- Directions for this task -
The entries below contain a line with "- Anjali Sharma" and a line with "tools and strategies". Retype exactly everything from the first down to the second, both included, and nothing else.

- Data for analysis -
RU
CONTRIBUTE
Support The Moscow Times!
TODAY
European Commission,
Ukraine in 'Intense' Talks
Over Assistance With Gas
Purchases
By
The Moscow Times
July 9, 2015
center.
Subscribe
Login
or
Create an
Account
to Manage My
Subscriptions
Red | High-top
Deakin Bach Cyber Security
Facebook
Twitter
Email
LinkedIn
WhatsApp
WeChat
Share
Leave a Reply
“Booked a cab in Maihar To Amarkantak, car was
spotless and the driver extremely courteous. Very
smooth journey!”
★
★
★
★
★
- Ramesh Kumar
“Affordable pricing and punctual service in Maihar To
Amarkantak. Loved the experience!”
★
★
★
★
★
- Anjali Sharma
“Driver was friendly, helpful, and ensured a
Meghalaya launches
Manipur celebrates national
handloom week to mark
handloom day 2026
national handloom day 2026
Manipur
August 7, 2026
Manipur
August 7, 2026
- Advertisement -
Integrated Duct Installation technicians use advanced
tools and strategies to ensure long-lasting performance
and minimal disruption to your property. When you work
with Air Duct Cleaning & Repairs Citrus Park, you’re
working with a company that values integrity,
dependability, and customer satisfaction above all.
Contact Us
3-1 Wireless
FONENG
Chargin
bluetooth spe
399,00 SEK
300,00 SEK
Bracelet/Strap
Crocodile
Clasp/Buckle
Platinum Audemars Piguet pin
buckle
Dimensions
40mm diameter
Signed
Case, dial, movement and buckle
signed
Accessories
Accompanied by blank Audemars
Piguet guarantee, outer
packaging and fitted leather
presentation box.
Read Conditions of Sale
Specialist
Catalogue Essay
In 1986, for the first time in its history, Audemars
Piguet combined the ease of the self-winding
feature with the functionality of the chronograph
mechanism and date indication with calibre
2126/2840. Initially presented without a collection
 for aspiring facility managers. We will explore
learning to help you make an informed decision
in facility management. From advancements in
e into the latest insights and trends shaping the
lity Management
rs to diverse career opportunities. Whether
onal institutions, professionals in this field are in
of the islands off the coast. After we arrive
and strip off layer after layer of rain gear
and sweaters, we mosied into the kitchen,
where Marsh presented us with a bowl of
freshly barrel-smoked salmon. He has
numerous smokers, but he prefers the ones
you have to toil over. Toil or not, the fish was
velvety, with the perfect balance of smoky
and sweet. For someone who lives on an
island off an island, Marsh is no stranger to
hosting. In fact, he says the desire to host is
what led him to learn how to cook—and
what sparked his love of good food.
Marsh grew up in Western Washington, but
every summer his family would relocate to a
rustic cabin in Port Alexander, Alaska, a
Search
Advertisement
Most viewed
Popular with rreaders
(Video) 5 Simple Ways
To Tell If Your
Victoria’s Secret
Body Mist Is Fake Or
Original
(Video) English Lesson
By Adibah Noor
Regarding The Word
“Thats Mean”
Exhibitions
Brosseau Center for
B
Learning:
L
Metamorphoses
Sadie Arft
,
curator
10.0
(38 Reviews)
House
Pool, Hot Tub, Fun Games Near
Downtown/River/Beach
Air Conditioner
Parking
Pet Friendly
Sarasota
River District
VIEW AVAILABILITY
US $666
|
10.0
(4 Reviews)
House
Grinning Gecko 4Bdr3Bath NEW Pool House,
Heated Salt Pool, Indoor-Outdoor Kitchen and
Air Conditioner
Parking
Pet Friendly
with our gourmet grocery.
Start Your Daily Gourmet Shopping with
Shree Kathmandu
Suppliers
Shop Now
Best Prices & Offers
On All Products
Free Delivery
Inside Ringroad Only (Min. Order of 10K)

- Answer box -
- Anjali Sharma
“Driver was friendly, helpful, and ensured a
Meghalaya launches
Manipur celebrates national
handloom week to mark
handloom day 2026
national handloom day 2026
Manipur
August 7, 2026
Manipur
August 7, 2026
- Advertisement -
Integrated Duct Installation technicians use advanced
tools and strategies to ensure long-lasting performance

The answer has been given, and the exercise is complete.